Pense, por exemplo, num estudante universitário cursando medicina, direito, engenharia ou pedagogia que, num dado momento, tem suas aulas interrompidas por uma greve de professores ou funcionários da universidade federal em que está matriculado. Alguns dias de greve se tornam semanas, talvez um ou dois meses e, depois de um sem número de reuniões e assembleias, os servidores retornam as atividades. As aulas foram interrompidas nos meses de abril e maio e, para “compensar”, serão dadas aulas em julho e talvez algumas semanas a mais em dezembro... Menos dias, mais pressão, descanso suprimido, correria com os conteúdos, aulas práticas suprimidas, aulas teóricas resumidas, menos leitura, exercícios e pesquisas reduzidos em volume e tempo são algumas consequências imediatas...

Para o aluno, o que significa tudo isso em termos de sua formação?

De que modo isso irá impactar, ao final do processo, quando os diplomas são entregues para estes alunos, em sua carreira. Estas defasagens ou acelerações, como podem ser realmente compensadas, se é que isso é possível?

É possível pensar, por exemplo, em alternativas a este procedimento de interrupção por tão longo período das atividades letivas? Há outros procedimentos e práticas que possam ser mais efetivos e menos prejudiciais a efetivação das aulas e cursos? Como podem ser resolvidas as pendências quanto a salários e melhores condições gerais de trabalho em educação no Brasil sem que a formação dos alunos sofra perdas reais e comprometa sua formação ao final?

Em países como o Japão a greve é sinalizada para os empregadores a partir do uso de sinalização como a utilização de uma tarja preta atada ao braço de todos os trabalhadores. Isso é um indicativo forte que induz os patrões a convocarem reuniões com os líderes dos trabalhadores e seus sindicatos. Há, é claro, diferenças culturais evidentes entre os japoneses e os brasileiros que, a princípio, nos afastam dessa alternativa e, ao assim me expressar, faço referência não apenas aos trabalhadores, mas, também e em especial, ao patronato.

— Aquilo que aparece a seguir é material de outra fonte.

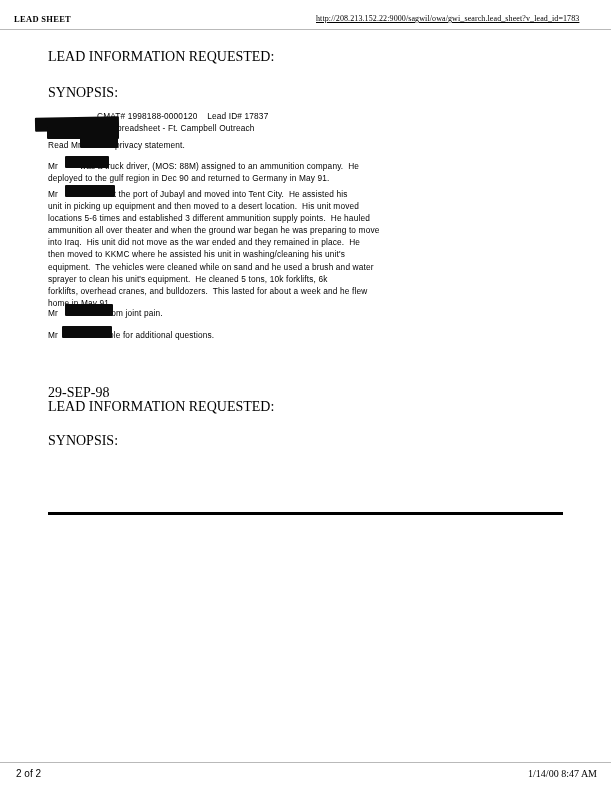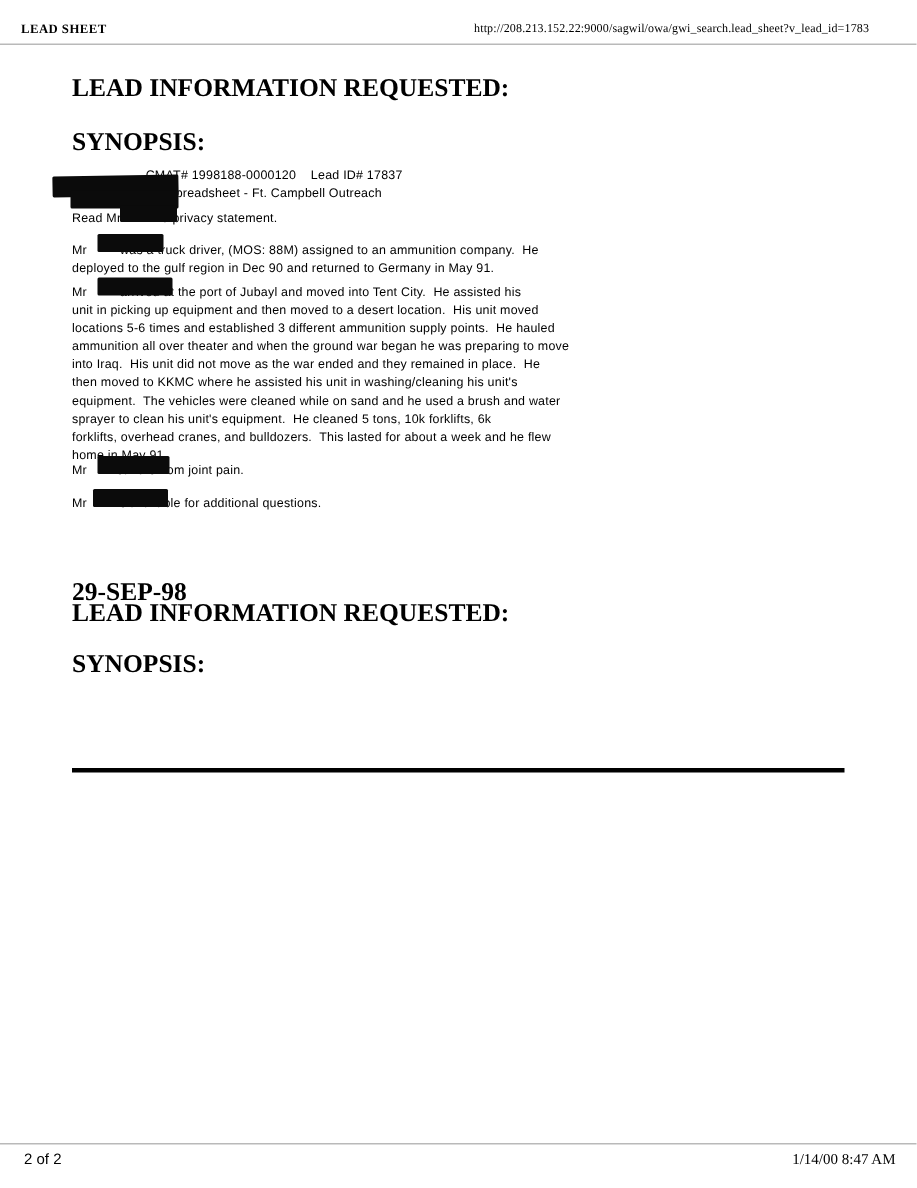--- a/index.html
+++ b/index.html
@@ -41,6 +41,7 @@
     font-size: 8px;
     letter-spacing: 0.1px;
     white-space: nowrap;
+    text-decoration: underline;
   }
   .hdr-rule {
     position: absolute;

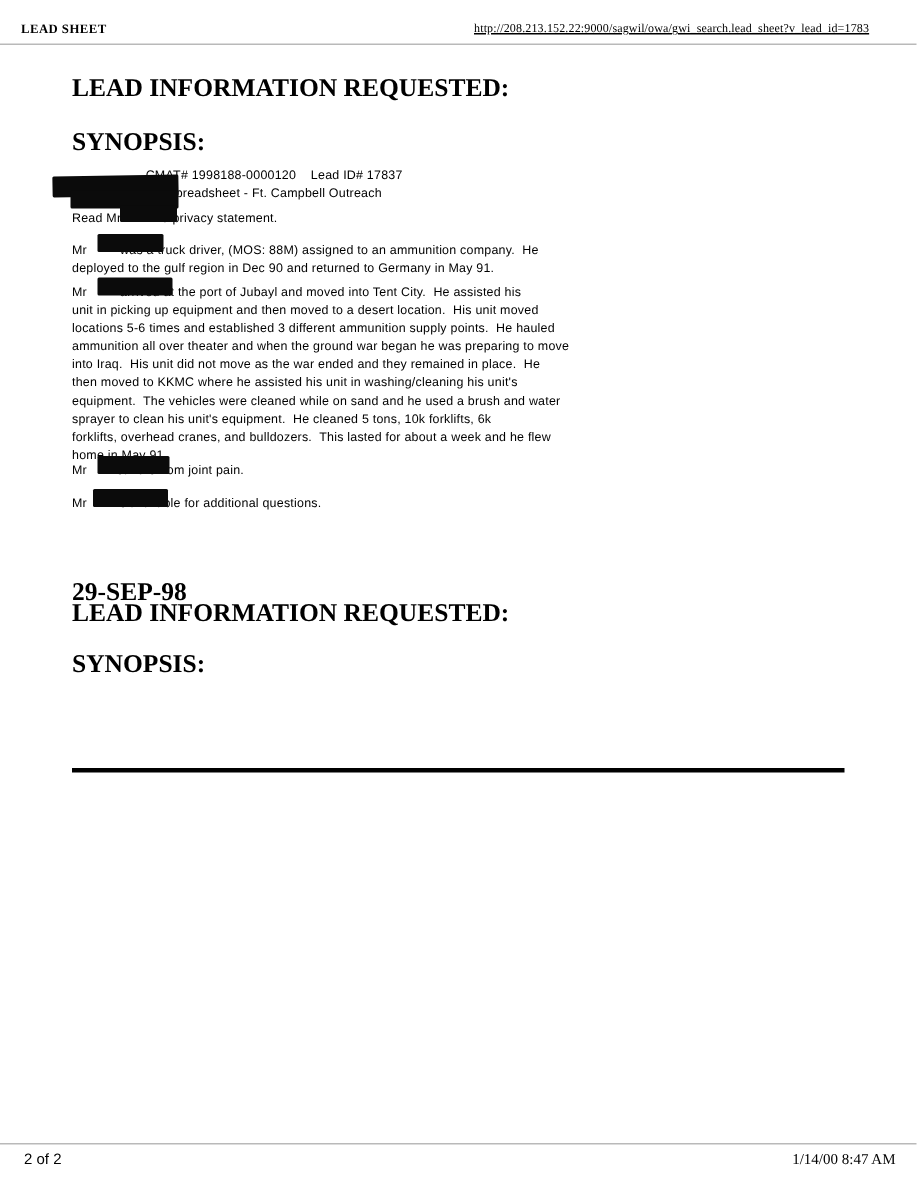--- a/index.html
+++ b/index.html
@@ -56,8 +56,8 @@
   .sec-title {
     position: absolute;
     font-family: "Liberation Serif", serif;
-    font-size: 17px;
-    font-weight: bold;
+    font-size: 14px;
+    font-weight: normal;
   }
   .t-lead1 { left: 48px; top: 49px; }
   .t-syn1  { left: 48px; top: 85px; }

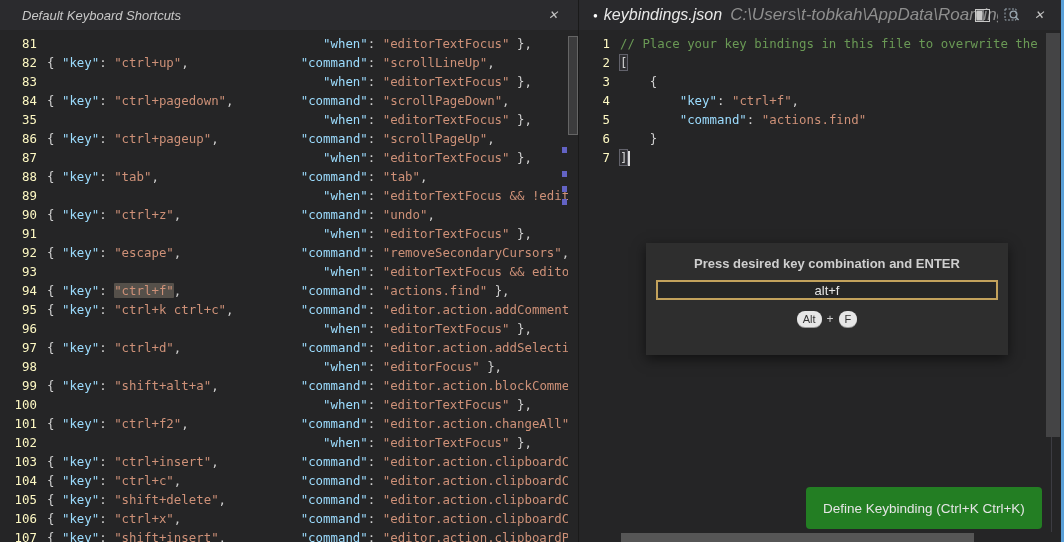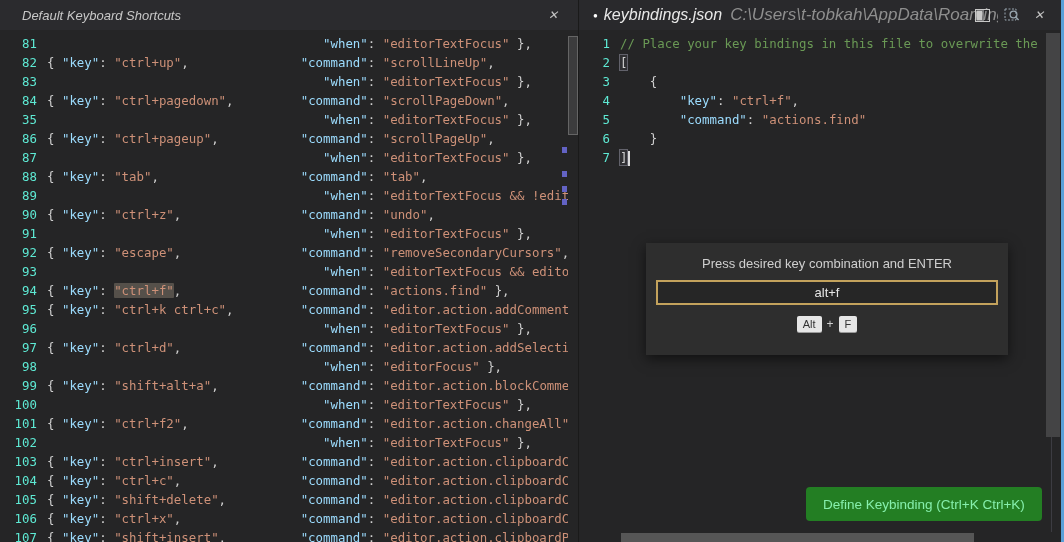--- a/index.html
+++ b/index.html
@@ -40,7 +40,7 @@
   .pane-left  .code { right:10px; }
   .pane-right .code { right:18px; }
   .cl { display:flex; height:19px; line-height:19px; white-space:pre; }
-  .ln { flex:none; text-align:right; color:#5eead4; padding-right:10px; }
+  .ln { flex:none; text-align:right; color:#fef9c3; padding-right:10px; }
   .pane-left  .ln { width:47px; }
   .pane-right .ln { width:41px; }
   .ct { white-space:pre; color:#cfcfcf; }

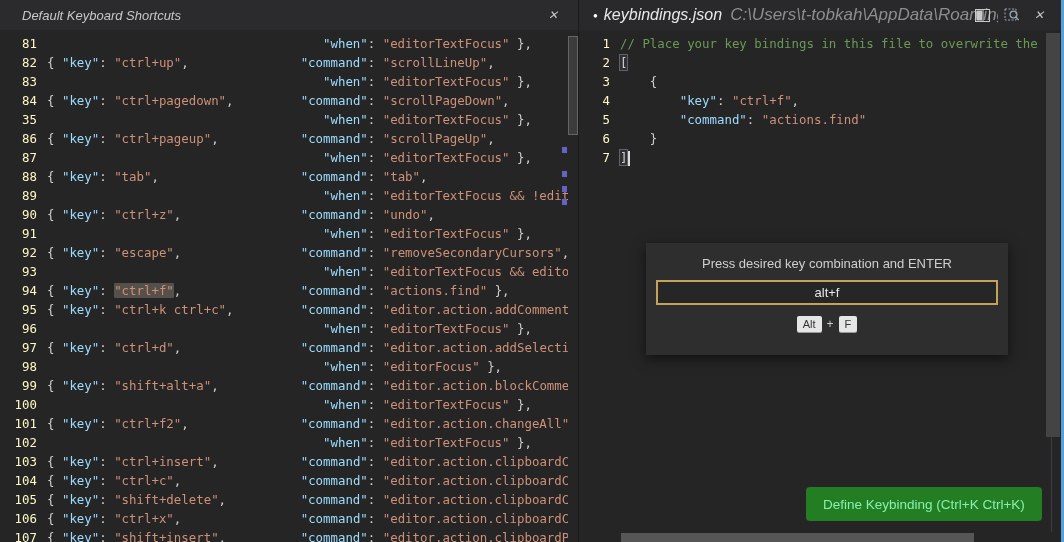--- a/index.html
+++ b/index.html
@@ -68,7 +68,7 @@
     position:absolute; left:67px; top:243px; width:362px; height:112px;
     background:#2e2e2e; box-shadow:0 4px 12px rgba(0,0,0,.55);
   }
-  .kb-title { text-align:center; padding-top:13px; font-size:13px; color:#cfcfcf; }
+  .kb-title { text-align:center; padding-top:13px; font-size:13px; color:#cfcfcf;font-weight:bold; }
   .kb-input {
     display:block; margin:9px auto 0; width:342px; height:25px;
     background:#262626; border:2px solid #c3a25c; color:#e6e6e6;

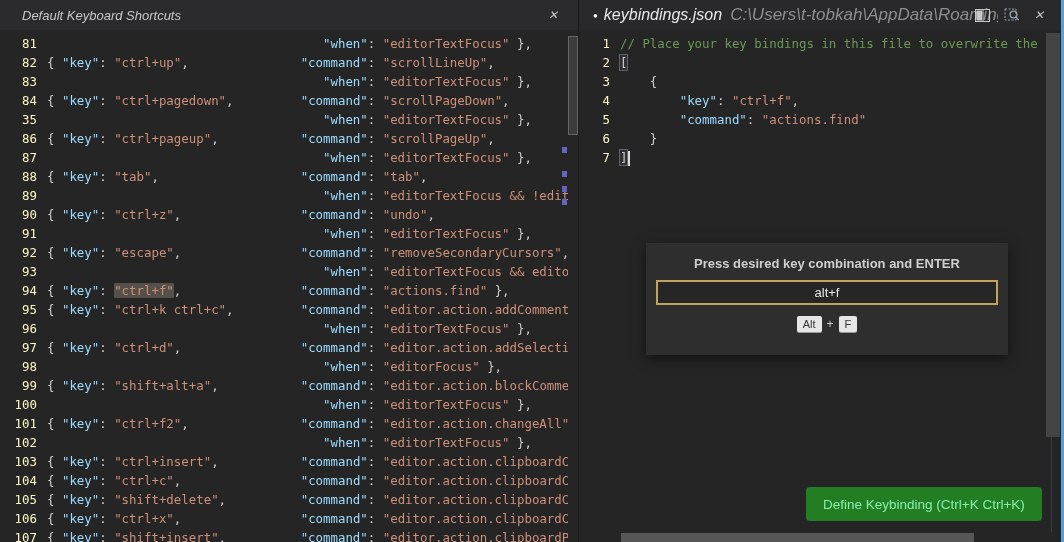--- a/index.html
+++ b/index.html
@@ -70,7 +70,7 @@
   }
   .kb-title { text-align:center; padding-top:13px; font-size:13px; color:#cfcfcf;font-weight:bold; }
   .kb-input {
-    display:block; margin:9px auto 0; width:342px; height:25px;
+    display:block; margin:9px auto 0; width:342px; height:20px;
     background:#262626; border:2px solid #c3a25c; color:#e6e6e6;
     text-align:center; font-size:13px; font-family:"Liberation Sans", sans-serif;
     outline:none;

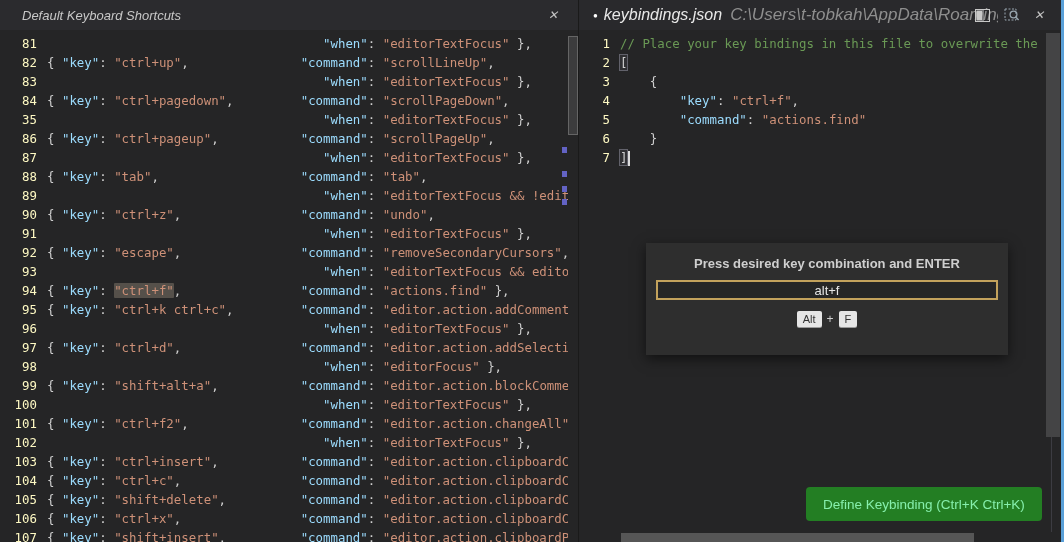--- a/index.html
+++ b/index.html
@@ -77,7 +77,7 @@
   }
   .kb-keys { margin-top:11px; display:flex; justify-content:center; align-items:center; gap:5px; }
   .keycap {
-    background:#e6e6e6; color:#333333; border-radius:2px; padding:1px 6px;
+    background:#e6e6e6; color:#333333; border-radius:8px; padding:1px 6px;
     font-size:11px; line-height:14px; box-shadow:0 1px 0 #9a9a9a; min-width:12px; text-align:center;
   }
   .kb-plus { color:#cfcfcf; font-size:12px; }

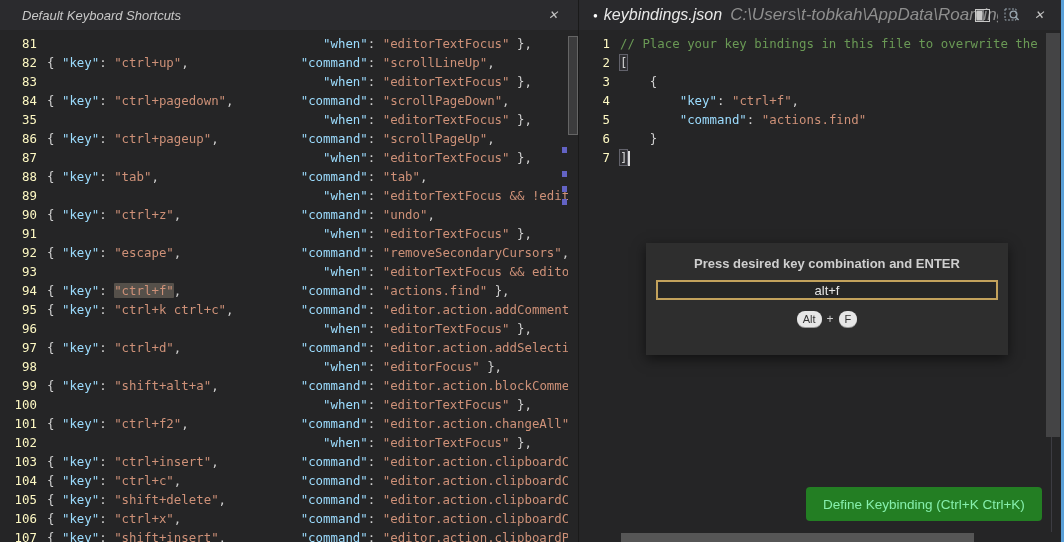--- a/index.html
+++ b/index.html
@@ -84,8 +84,8 @@
 
   
   .define-btn {
-    position:absolute; left:227px; top:487px; height:34px; padding:0 17px;
-    background:#237e23; color:#86efac; border:none; border-radius:4px;
+    position:absolute; left:227px; top:487px; height:42px; padding:0 17px;
+    background:#237e23; color:#e5e5e5; border:none; border-radius:4px;
     font-size:13.5px; font-family:"Liberation Sans", sans-serif; cursor:pointer;
   }
 </style>

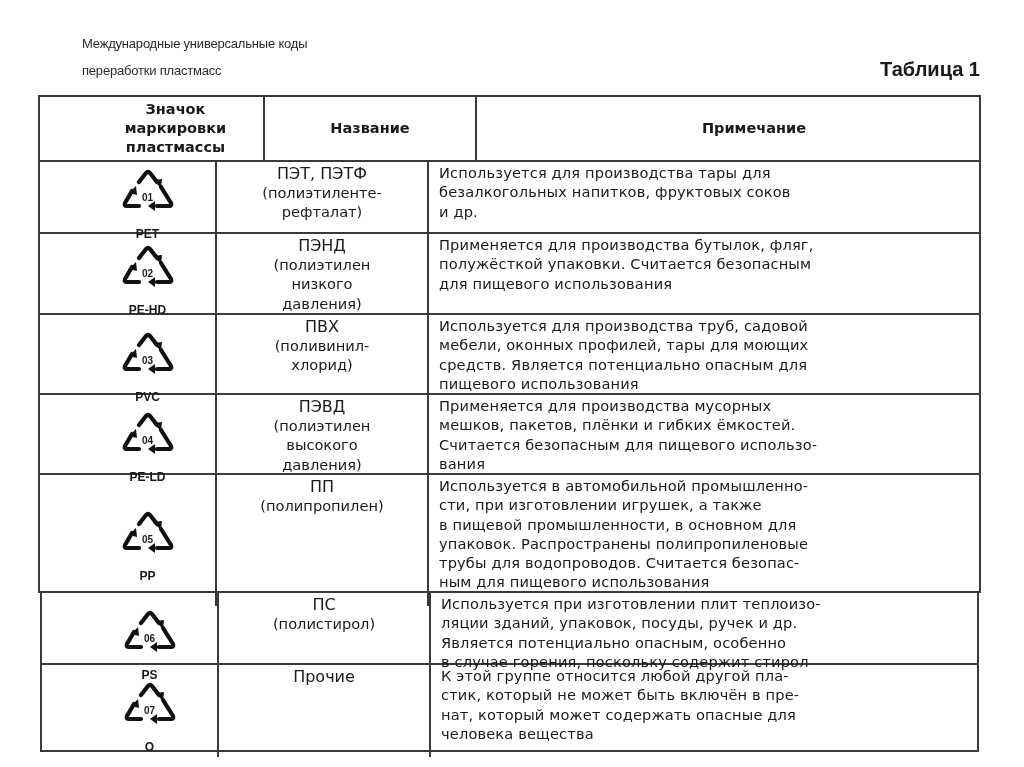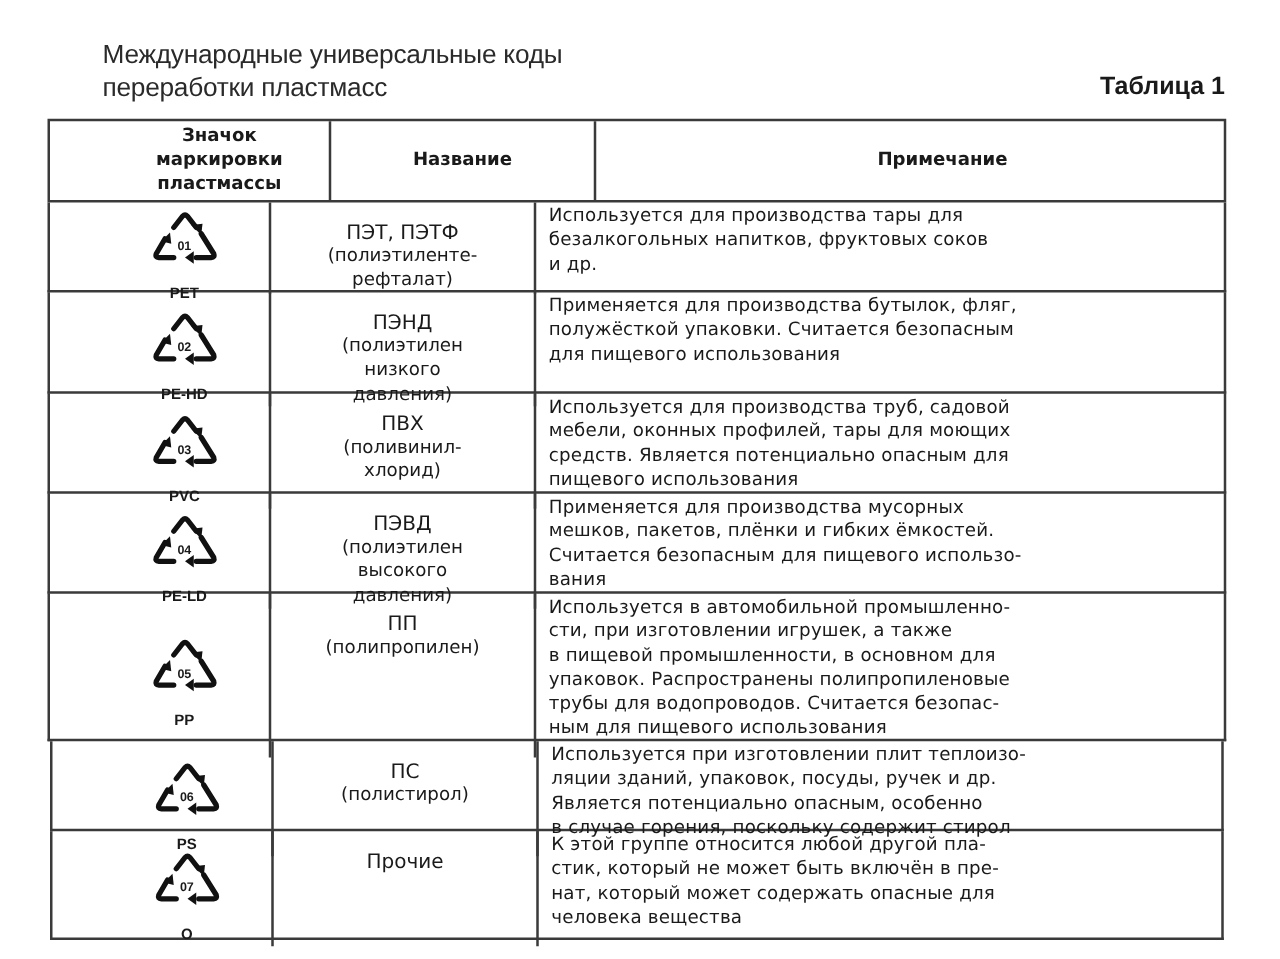--- a/index.html
+++ b/index.html
@@ -11,7 +11,7 @@
   .doc-title {
     position: absolute; left: 82px; top: 30px;
     font-family: "Liberation Sans", sans-serif;
-    font-size: 21px; line-height: 27px; color: #2a2a2a;
+    font-size: 13px; line-height: 27px; color: #2a2a2a;
     letter-spacing: -0.2px;
   }
   .table-label {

No Brasil prevalece ainda, infelizmente, em muitos casos, a ideia de que somente com o punho cerrado, a voz alta, murros na mesa e ameaças é possível negociar acordos. A greve deveria ser a última instância, aquela à qual somente se apelaria quando nenhuma outra possibilidade anterior, a começar pelo diálogo civilizado entre as partes, mediado por órgãos reguladores a partir de certo momento, desse andamento e viabilizasse alternativas viáveis para os lados envolvidos nas questões discutidas.

É claro que estas etapas preliminares acontecem nas empresas, escolas e envolvem patrões, empregados, governo e mediadores, todo mundo sabe disso, mas o quanto de concessões são realmente trazidas a mesa para que os acordos se efetivem? Ninguém quer perder mas os ganhos e as perdas devem ser divididos de forma igual numa negociação para evitar que os prejuízos maiores fiquem somente para uma das partes ou então que, pior ainda, atinja a todos...

A luta de classes, conceito cunhado e firmado por Marx e Engels no século XIX, nos primórdios do capitalismo industrial, segundo os especialistas, não deixará de existir enquanto os homens disputarem palmo a palmo o espaço disponível neste planeta. Civilizar esta luta, percebendo-a como algo que pode ser equacionado para acomodar da melhor forma possível os interesses de “capitalistas e proletários” é um caminho a ser arduamente perseguido. O duro e sacrificado embate sangrento é algo que não lega a ninguém real ganho ou vitória pois, no final das contas, dentro do contexto em que vivemos, nos conformes do sistema ou modo de produção existente, precisamos todos uns dos outros... Buscar consensos e evitar as perdas maiores deve ser, então, o que buscamos de fato.